The current craze for pointless economic self-destruction means that this place, St Stephens, is to all intents and purposes closed and the doors locked. Sure you can shop at Tesco but to get into that place involves going right around the block, along some deserted back streets until you get here (the back door, I suppose, yes, you could start here but it's my story and I'm telling it) and then through the underground car park beyond those steps and up an escalator, finally passing through a maze of barriers all intended to treat  you like sheep herded for a fleecing. 

As you can see the madness continues, shows no sign of abating and folk like it, they're loving it. Some even applaud their captivity each Thursday and deplore, report, snitch, dob any infringement of the recently revised house arrest legislation and indeed any heresy of not applauding the newly installed tutelary deity: The NHS (may it be preserved). So many lovely lives saved.

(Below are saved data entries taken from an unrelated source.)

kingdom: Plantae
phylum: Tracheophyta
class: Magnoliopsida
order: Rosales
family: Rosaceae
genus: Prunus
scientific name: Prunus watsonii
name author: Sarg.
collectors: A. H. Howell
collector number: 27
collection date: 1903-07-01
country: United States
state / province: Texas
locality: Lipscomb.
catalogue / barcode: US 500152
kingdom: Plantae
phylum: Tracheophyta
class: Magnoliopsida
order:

The weekend in black and white is here.

Thursday, 23 April 2020

Alone, alone, all, all alone

 
Alone, alone, all, all alone,
Alone on a wide wide sea!
And never a saint took pity on
My soul in agony.

The many men, so beautiful!
And they all dead did lie:
And a thousand thousand slimy things
Lived on; and so did I. 
 
Cheery greetings from the grey-bearded loon lost in the deserted city of culture with only Coleridge for company.

Sunday, 19 April 2020

A kesterell for a knafe

There are people (usually but not always male, of a solitary disposition and thankfully limited in number) who get pleasure from taking a bird and tying leather straps to it and making it perform tricks in return for bechins of chicken. Their pastime (I almost said hobby but this is no place for puns) has been described (among other things) as expensive, time-consuming, and useless. There are other people (also funnily enough usually male) who enjoy (though they deny it, of course they deny it) tying down a whole population and limiting their freedom and in return for conformity they grant tidbits of shopping and a snippet of exercise. Their pleasure is also expensive, time-consuming, and useless. And well, there are it seems far, far more people who enjoy being tied down (figuratively, it's not that kind of blog post, though à chacun son gout), who take paid leave on 80% wage and applaud their captors for taking care of them. Their furlough is even more expensive, time-consuming, and useless. I wonder what they will do when their hoods are removed, the jesses loosened and creances dropped; probably yawn, squawk and fall off their perches with hunger.

The poor creature above is a kestrel on display at Cottingham Show back in 2011.